カン 『テコンV』シリーズは韓国のオリジナルアニメということで、夏休みや冬休みにクラスごとに小学校全員で映画館へ観にいきました。韓国の小学生たちの間で大変な人気がありました。当時は子どもだったこともあり、テコンVという巨大ロボットが本当に開発され、韓国軍が保持しているものと思い込んでいたんです。韓国の巨大な競技場の地下にテコンVは格納されており、グランドが2つに分かれて、テコンVが出動するんだと子どもたちの間で噂していました(笑)。

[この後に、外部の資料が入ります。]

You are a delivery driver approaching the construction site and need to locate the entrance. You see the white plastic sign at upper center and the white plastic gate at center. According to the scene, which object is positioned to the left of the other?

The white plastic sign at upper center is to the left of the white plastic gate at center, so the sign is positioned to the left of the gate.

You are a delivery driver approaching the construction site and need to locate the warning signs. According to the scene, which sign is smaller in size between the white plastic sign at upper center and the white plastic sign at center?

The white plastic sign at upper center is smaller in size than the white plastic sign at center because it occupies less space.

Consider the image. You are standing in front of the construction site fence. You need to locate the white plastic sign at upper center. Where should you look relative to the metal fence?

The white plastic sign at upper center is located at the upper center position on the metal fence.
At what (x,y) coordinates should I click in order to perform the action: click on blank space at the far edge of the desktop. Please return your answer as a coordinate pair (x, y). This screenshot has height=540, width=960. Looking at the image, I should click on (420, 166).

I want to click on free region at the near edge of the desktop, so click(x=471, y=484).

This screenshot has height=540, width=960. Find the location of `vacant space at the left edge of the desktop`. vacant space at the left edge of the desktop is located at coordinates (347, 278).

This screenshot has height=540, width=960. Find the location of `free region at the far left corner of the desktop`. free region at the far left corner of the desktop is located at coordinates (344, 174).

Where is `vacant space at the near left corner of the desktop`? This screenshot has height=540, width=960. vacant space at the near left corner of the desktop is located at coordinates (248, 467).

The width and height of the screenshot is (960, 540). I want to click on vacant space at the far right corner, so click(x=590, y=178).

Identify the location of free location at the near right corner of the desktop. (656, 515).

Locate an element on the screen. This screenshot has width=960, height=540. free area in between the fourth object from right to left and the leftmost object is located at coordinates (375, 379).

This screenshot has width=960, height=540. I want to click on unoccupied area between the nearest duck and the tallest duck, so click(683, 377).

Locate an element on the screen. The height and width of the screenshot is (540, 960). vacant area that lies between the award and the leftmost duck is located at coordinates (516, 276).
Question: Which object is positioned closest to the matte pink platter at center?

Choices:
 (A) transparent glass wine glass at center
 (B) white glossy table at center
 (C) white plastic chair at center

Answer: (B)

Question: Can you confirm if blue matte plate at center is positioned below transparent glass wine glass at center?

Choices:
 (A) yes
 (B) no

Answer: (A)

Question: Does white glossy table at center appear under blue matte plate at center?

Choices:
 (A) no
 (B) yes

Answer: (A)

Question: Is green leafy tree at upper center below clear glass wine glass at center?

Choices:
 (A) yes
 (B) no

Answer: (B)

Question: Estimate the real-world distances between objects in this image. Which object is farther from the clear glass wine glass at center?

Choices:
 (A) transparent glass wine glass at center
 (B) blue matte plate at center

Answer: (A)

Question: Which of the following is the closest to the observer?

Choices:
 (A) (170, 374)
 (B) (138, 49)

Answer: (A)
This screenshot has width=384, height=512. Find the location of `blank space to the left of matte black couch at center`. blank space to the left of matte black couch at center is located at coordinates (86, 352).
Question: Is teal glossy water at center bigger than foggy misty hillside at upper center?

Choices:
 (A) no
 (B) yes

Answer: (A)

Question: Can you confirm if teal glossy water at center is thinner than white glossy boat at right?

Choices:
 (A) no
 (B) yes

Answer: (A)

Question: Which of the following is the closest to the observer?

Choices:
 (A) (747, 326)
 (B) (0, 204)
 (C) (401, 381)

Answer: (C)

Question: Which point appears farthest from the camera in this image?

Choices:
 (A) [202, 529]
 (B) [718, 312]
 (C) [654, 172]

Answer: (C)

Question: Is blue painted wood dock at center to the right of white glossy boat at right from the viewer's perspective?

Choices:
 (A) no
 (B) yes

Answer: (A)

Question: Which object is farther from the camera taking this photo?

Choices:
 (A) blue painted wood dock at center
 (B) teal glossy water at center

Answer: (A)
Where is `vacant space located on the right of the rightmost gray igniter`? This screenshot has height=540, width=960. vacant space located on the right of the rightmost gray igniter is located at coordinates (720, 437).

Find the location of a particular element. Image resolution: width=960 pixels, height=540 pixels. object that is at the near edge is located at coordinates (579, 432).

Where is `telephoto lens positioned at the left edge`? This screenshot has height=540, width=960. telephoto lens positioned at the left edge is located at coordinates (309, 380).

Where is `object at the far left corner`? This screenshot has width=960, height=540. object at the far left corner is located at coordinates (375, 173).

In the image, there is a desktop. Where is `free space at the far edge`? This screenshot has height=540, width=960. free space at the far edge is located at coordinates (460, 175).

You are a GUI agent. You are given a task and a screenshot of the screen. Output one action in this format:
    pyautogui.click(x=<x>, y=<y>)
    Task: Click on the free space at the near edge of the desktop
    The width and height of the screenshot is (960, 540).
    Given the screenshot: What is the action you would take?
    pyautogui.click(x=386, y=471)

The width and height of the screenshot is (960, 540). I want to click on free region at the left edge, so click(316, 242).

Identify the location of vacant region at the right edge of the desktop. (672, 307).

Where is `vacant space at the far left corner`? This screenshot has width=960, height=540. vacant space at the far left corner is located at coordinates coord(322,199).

 韓国では98年から日本の大衆文化の開放が段階的に始まったが、それ以前の70~80年代の韓国のテレビ事情はどうだったのだろうか。

カン ボクが子どもの頃、テレビはカラー化されていましたが、まだ終日放送ではありませんでした。朝の放送の後、昼間は放送がなく、夕方4時30分か5時くらいからテレビ放映が再開されたんです。まず韓国の国歌が流れ、ニュースをひとつはさみ、それから子ども向きのアニメ番組が始まりました。韓国の子どもたちは国歌を口ずさみながらアニメが始まるのを待っていたんです。『新造人間キャシャーン』『マッハGoGoGo』、手塚治虫先生の『鉄腕アトム』『リボンの騎士』、それに『銀河鉄道999』『千年女王』といったアニメが韓国語に吹き替えられて放映されていました。『宇宙戦艦ヤマト』も別の題名(『戦艦V号』)で放映されています。日本製アニメとは、その頃はまったく気づきませんでしたね。でも、中学に進学すると、次第にアニメは観なくなりました。多分、韓国の子どもの多くはそうじゃないですか。その後、ボクは高校、大学、兵役を経て、93年から日本に来たんですが、『マジンガーZ』を観たときには驚きました。「あれ、テコンVにそっくりなロボットが日本にもあるぞ」と(苦笑)。『マジンガーZ』が先に放映されていたことは後から知りました。ですから、自分のように映像関係の仕事をしている韓国出身の人間にとって、『テコンV』は懐かしい気持ちになるのと同時に、非常に複雑な思いを抱く作品なんです。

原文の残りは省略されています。